**PROBLEM REQUIREMENTS:** Quote the text from every item below, line for line and unchanged, and leave the pictures out of your answer.

|---|

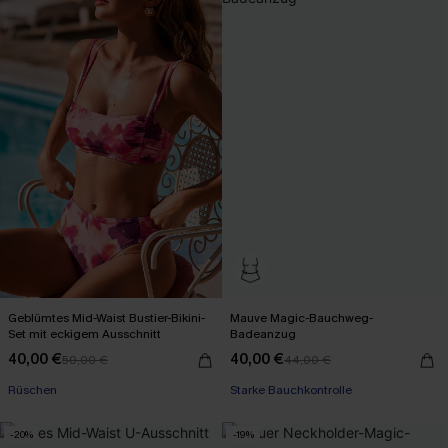
Geblümtes Mid-Waist Bustier-Bikini-
Mauve Magic-Bauchweg-
Set mit eckigem Ausschnitt
Badeanzug
40,00 €
40,00 €
50,00 €
44,00 €
Rüschen
Starke Bauchkontrolle
-20%
-19%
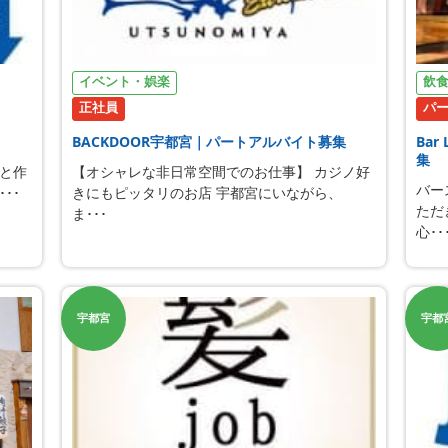
イベント・娯楽
飲
正社員
パ
BACKDOOR宇都宮｜パートアルバイト募集
Ba
集
と作
【オシャレな非日常空間でのお仕事】 カジノ好
バー
･･
きにもピッタリのお店 宇都宮にいながら、
ただ
ま･･･
心･･
宇都宮
宇都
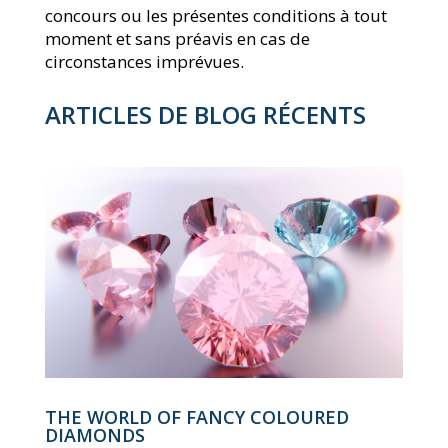
concours ou les présentes conditions à tout
moment et sans préavis en cas de
circonstances imprévues.
ARTICLES DE BLOG RÉCENTS
THE WORLD OF FANCY COLOURED
DIAMONDS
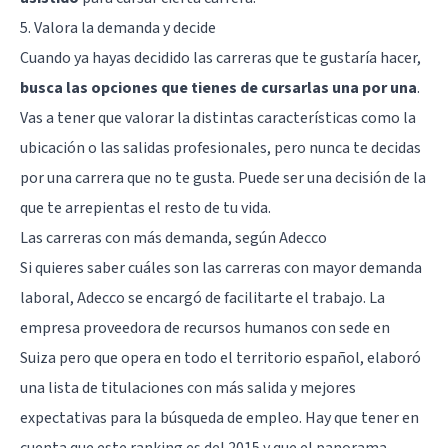
5. Valora la demanda y decide
Cuando ya hayas decidido las carreras que te gustaría hacer,
busca las opciones que tienes de cursarlas una por una
.
Vas a tener que valorar la distintas características como la
ubicación o las salidas profesionales, pero nunca te decidas
por una carrera que no te gusta. Puede ser una decisión de la
que te arrepientas el resto de tu vida.
Las carreras con más demanda, según Adecco
Si quieres saber cuáles son las carreras con mayor demanda
laboral, Adecco se encargó de facilitarte el trabajo. La
empresa proveedora de recursos humanos con sede en
Suiza pero que opera en todo el territorio español, elaboró
una lista de titulaciones con más salida y mejores
expectativas para la búsqueda de empleo. Hay que tener en
cuenta que este ranking es del 2015 y que el panorama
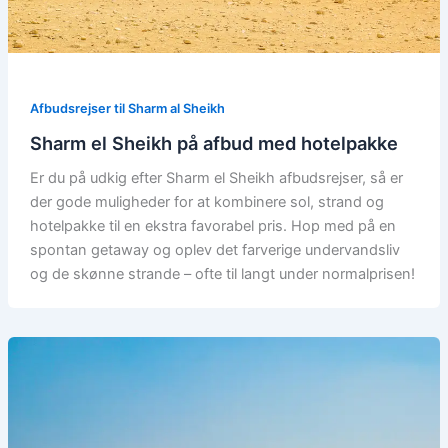
Afbudsrejser til Sharm al Sheikh
Sharm el Sheikh på afbud med hotelpakke
Er du på udkig efter Sharm el Sheikh afbudsrejser, så er
der gode muligheder for at kombinere sol, strand og
hotelpakke til en ekstra favorabel pris. Hop med på en
spontan getaway og oplev det farverige undervandsliv
og de skønne strande – ofte til langt under normalprisen!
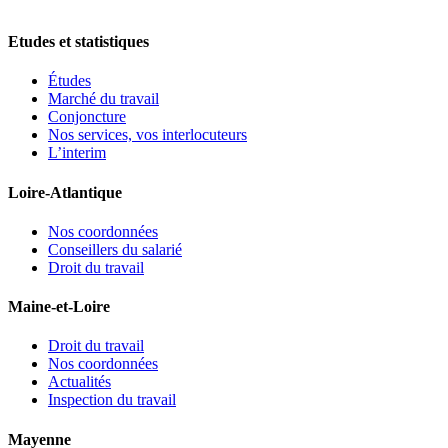
Etudes et statistiques
Études
Marché du travail
Conjoncture
Nos services, vos interlocuteurs
L’interim
Loire-Atlantique
Nos coordonnées
Conseillers du salarié
Droit du travail
Maine-et-Loire
Droit du travail
Nos coordonnées
Actualités
Inspection du travail
Mayenne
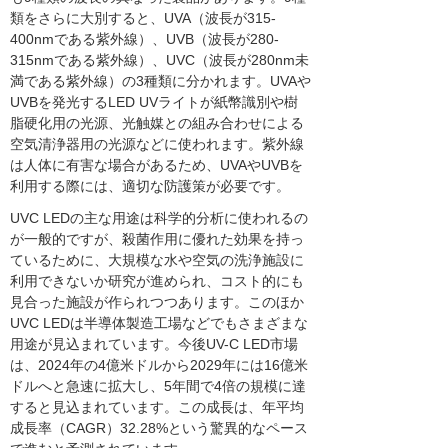
類をさらに大別すると、UVA（波長が315-
400nmである紫外線）、UVB（波長が280-
315nmである紫外線）、UVC（波長が280nm未
満である紫外線）の3種類に分かれます。UVAや
UVBを発光するLED UVライトが紙幣識別や樹
脂硬化用の光源、光触媒との組み合わせによる
空気清浄器用の光源などに使われます。紫外線
は人体に有害な場合があるため、UVAやUVBを
利用する際には、適切な防護策が必要です。
UVC LEDの主な用途は科学的分析に使われるの
が一般的ですが、殺菌作用に優れた効果を持っ
ているために、大規模な水や空気の洗浄施設に
利用できないか研究が進められ、コスト的にも
見合った施設が作られつつあります。このほか
UVC LEDは半導体製造工場などでもさまざまな
用途が見込まれています。今後UV-C LED市場
は、2024年の4億米ドルから2029年には16億米
ドルへと急速に拡大し、5年間で4倍の規模に達
すると見込まれています。この成長は、年平均
成長率（CAGR）32.28%という驚異的なペース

|---|

**SOLUTION TO THIS EXERCISE:**
Geblümtes Mid-Waist Bustier-Bikini-
Mauve Magic-Bauchweg-
Set mit eckigem Ausschnitt
Badeanzug
40,00 €
40,00 €
50,00 €
44,00 €
Rüschen
Starke Bauchkontrolle
-20%
-19%
イベント・娯楽
飲
正社員
パ
BACKDOOR宇都宮｜パートアルバイト募集
Ba
集
と作
【オシャレな非日常空間でのお仕事】 カジノ好
バー
･･
きにもピッタリのお店 宇都宮にいながら、
ただ
ま･･･
心･･
宇都宮
宇都
concours ou les présentes conditions à tout
moment et sans préavis en cas de
circonstances imprévues.
ARTICLES DE BLOG RÉCENTS
THE WORLD OF FANCY COLOURED
DIAMONDS
5. Valora la demanda y decide
Cuando ya hayas decidido las carreras que te gustaría hacer,
busca las opciones que tienes de cursarlas una por una
.
Vas a tener que valorar la distintas características como la
ubicación o las salidas profesionales, pero nunca te decidas
por una carrera que no te gusta. Puede ser una decisión de la
que te arrepientas el resto de tu vida.
Las carreras con más demanda, según Adecco
Si quieres saber cuáles son las carreras con mayor demanda
laboral, Adecco se encargó de facilitarte el trabajo. La
empresa proveedora de recursos humanos con sede en
Suiza pero que opera en todo el territorio español, elaboró
una lista de titulaciones con más salida y mejores
expectativas para la búsqueda de empleo. Hay que tener en
cuenta que este ranking es del 2015 y que el panorama
Afbudsrejser til Sharm al Sheikh
Sharm el Sheikh på afbud med hotelpakke
Er du på udkig efter Sharm el Sheikh afbudsrejser, så er
der gode muligheder for at kombinere sol, strand og
hotelpakke til en ekstra favorabel pris. Hop med på en
spontan getaway og oplev det farverige undervandsliv
og de skønne strande – ofte til langt under normalprisen!
Etudes et statistiques
Études
Marché du travail
Conjoncture
Nos services, vos interlocuteurs
L’interim
Loire-Atlantique
Nos coordonnées
Conseillers du salarié
Droit du travail
Maine-et-Loire
Droit du travail
Nos coordonnées
Actualités
Inspection du travail
Mayenne
類をさらに大別すると、UVA（波長が315-
400nmである紫外線）、UVB（波長が280-
315nmである紫外線）、UVC（波長が280nm未
満である紫外線）の3種類に分かれます。UVAや
UVBを発光するLED UVライトが紙幣識別や樹
脂硬化用の光源、光触媒との組み合わせによる
空気清浄器用の光源などに使われます。紫外線
は人体に有害な場合があるため、UVAやUVBを
利用する際には、適切な防護策が必要です。
UVC LEDの主な用途は科学的分析に使われるの
が一般的ですが、殺菌作用に優れた効果を持っ
ているために、大規模な水や空気の洗浄施設に
利用できないか研究が進められ、コスト的にも
見合った施設が作られつつあります。このほか
UVC LEDは半導体製造工場などでもさまざまな
用途が見込まれています。今後UV-C LED市場
は、2024年の4億米ドルから2029年には16億米
ドルへと急速に拡大し、5年間で4倍の規模に達
すると見込まれています。この成長は、年平均
成長率（CAGR）32.28%という驚異的なペース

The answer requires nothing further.